■ DATA:
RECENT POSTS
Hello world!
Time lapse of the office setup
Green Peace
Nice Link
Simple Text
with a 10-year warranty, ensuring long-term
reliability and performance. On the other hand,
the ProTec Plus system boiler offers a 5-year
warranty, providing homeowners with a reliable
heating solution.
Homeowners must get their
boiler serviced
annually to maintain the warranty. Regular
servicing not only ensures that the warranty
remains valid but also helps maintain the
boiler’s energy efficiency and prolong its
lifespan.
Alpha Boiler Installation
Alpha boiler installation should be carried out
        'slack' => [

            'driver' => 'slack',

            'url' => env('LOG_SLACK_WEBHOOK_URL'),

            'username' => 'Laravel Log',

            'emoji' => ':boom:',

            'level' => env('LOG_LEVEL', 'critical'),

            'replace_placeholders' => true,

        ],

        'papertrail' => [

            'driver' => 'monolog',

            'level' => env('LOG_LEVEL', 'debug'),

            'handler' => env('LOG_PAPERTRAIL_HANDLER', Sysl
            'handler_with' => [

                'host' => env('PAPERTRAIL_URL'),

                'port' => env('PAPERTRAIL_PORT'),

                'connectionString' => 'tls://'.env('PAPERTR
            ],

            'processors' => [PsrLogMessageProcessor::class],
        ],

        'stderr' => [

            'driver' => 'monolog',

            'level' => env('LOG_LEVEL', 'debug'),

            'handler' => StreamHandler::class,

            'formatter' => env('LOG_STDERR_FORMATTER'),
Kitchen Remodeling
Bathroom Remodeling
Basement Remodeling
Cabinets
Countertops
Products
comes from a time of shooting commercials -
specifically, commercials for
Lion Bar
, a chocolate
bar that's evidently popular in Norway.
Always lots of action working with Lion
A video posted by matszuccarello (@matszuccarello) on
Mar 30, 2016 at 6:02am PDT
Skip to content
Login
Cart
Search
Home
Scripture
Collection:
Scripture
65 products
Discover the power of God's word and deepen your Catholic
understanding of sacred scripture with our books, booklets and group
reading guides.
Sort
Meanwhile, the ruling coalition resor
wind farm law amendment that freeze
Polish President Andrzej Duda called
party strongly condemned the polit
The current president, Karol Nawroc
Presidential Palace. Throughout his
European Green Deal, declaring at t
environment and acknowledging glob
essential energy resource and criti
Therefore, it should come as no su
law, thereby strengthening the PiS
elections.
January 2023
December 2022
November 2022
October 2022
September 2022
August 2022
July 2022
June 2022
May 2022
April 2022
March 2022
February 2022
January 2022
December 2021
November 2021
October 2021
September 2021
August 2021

■ INSTRUCTIONS TO FOLLOW: A single figure is required: how many lines above contain the word "that".

■ PROBLEM SOLUTION: 3